Robert Fuchs (15 February 1847 – 19 February 1927) was an Austrian composer and music teacher. As Professor of music theory at the Vienna Conservatory, Fuchs taught many notable composers, while he was himself a highly regarded composer in his lifetime.

Biography

He was born in Frauental, Austria in 1847. He studied at the Vienna Conservatory with Felix Otto Dessoff and Joseph Hellmesberger among others. He eventually secured a teaching position there and was appointed Professor of music theory in 1875. He retained the position until 1912. He died in Vienna in 1927.

He was the youngest brother of Johann Nepomuk Fuchs, who was also a composer and an opera conductor.

Robert Fuchs taught many notable composers,

Notability

"Unfailingly tuneful and enjoyable, Robert Fuchs’s piano trios are an easily accessible way to get to know a composer whom Brahms greatly admired," noted the magazine Gramophone. "In his time Fuchs was very highly regarded, with one critic famously pointing to Fuchsisms in Mahler’s Second Symphony."

The reason his compositions did not become better known was largely that he did little to promote them, living a quiet life in Vienna and refusing to arrange concerts, even when the opportunities arose.
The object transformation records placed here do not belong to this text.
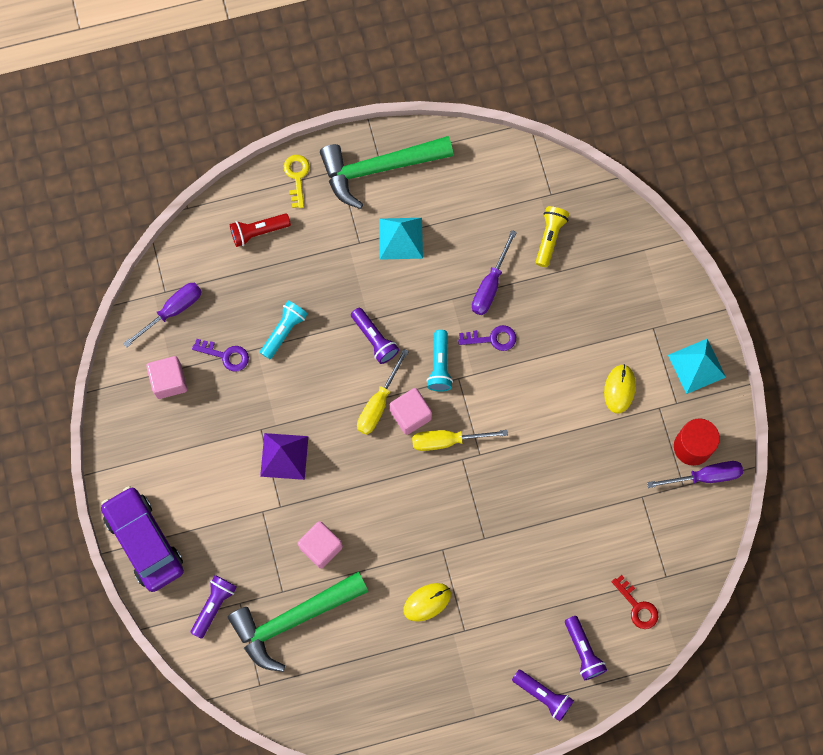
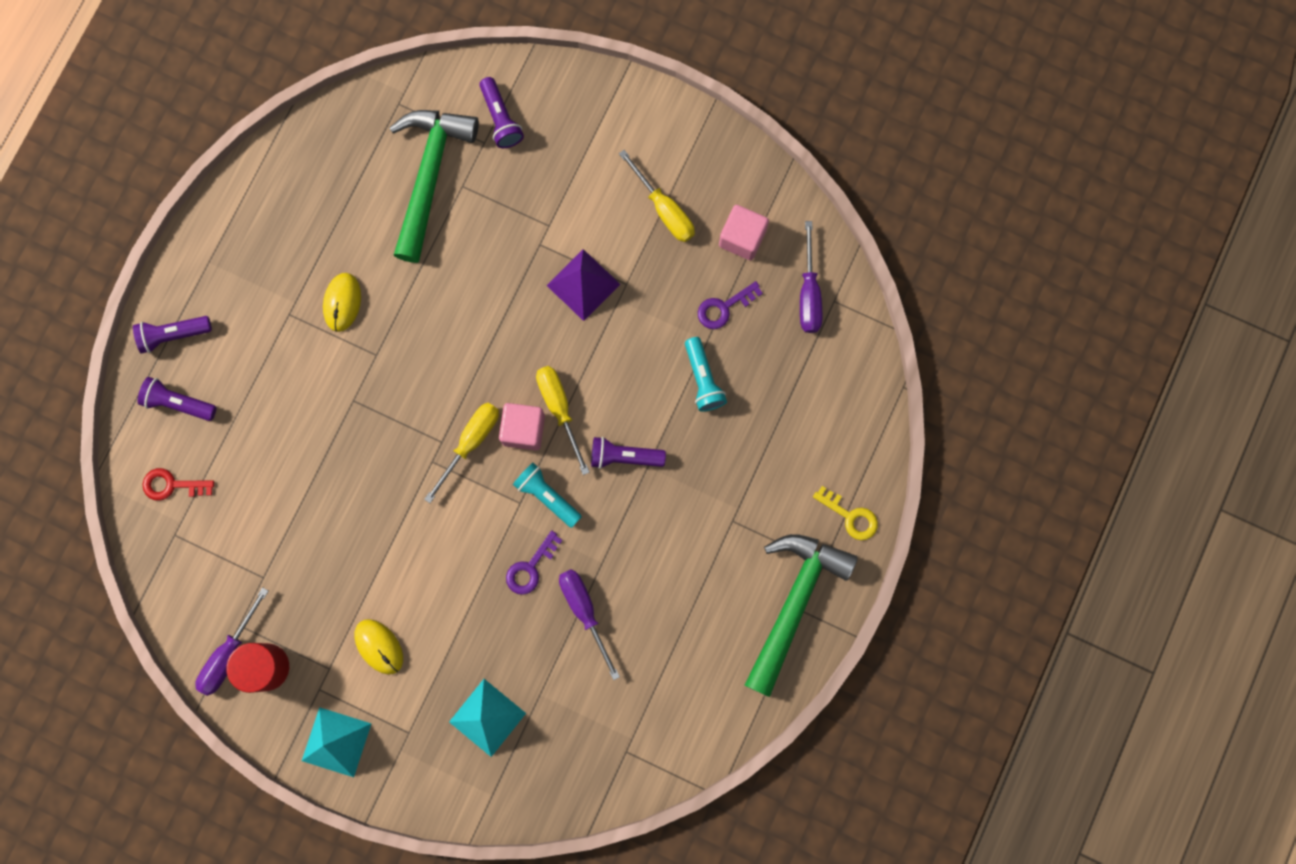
camera: 130 degrees right, 5 degrees up
purple car [101,486,184,592] -> none
red flashlight [230,213,291,247] -> none
pink cube [298,521,343,569] -> none
turquoise pyramid [379,218,423,260] -> turquoise pyramid moved to [449,679,526,757]
yellow flashlight [536,206,569,267] -> none
none -> yellow screwdriver [619,150,695,242]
He certainly had his admirers, among them Brahms, who almost never praised the works of other composers. But with regard to Fuchs, Brahms wrote, “Fuchs is a splendid musician, everything is so fine and so skillful, so charmingly invented, that one is always pleased.” Famous contemporary conductors, including Arthur Nikisch, Felix Weingartner and Hans Richter, championed his works when they had the opportunity but with few exceptions, it was his chamber music which was considered his finest work.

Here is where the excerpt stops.